Hindustan Times | By, New Delhi
Oct 09, 2007 11:58 PM IST

Leading airlines are gearing up to offer broadband services 30,000 feet above sea level, thanks to wireless internet, with firms finding new technologies to aid passengers. HT reports.

Fasten your seatbelts. Broadband is taking off. Literally. Just a few years ago, airborne honchos were happy to tinker with their presentations or documents on their laptops while on their long flights to and from meetings.
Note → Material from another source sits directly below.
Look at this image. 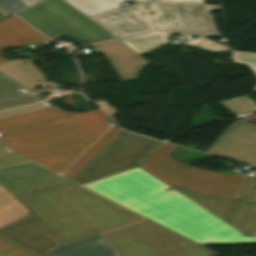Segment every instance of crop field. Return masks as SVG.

Things have been changing steadily and leading airlines are gearing up to offer broadband services 30,000 feet above sea level, thanks to wireless Internet, with firms finding new technologies to aid passengers.

HT Image
HT Image


In the United States, American Airlines plans to test a broadband flight by the end of the year, and its fleet of Boeing 767s that fly across the Atlantic will be ready to serve passengers with Net access sometime in 2008.



Christian Science Monitor reports that Virgin America is close on its heels with plans to equip every seat back with high-speed capability by mid-2008. Alaska Airlines will run a test next year and, based on its outcome, the company hopes to outfit its whole fleet. In-flight wireless Internet service has been available on dozens of daily flights throughout the world, but the technology has faced regulatory problems in the United States, says industry portal m-travel.com.



Surveys show that as many as 70 per cent of passengers want wireless Internet, which uses the wi-fi technology. Boeing had a service called Connexion, which several airlines including Lufthansa used, but last year, Boeing stopped it. There were also problems in catching satellite signals on wide-bodied planes moving at high speed.



However, the technology has changed now and lighter, cheaper antennas and easier broadband services have made the services a viable possibility.



AirCell, the technology provider that serves American and Virgin America, uses ground-based technology, the way cellphone service providers use towers. Row 44, another service provider, is using a satellite-based system.


"There's absolutely no way you can provide a cost-effective, or as good broadband service using any other technology," Christian Science Monitor quoted Jack Blumenstein, president and CEO of AirCell, as saying. "If you can communicate with a cell tower that's five miles away versus a satellite that's 38,000 miles away, there's absolutely no choice about which is going to be the most effective, technology."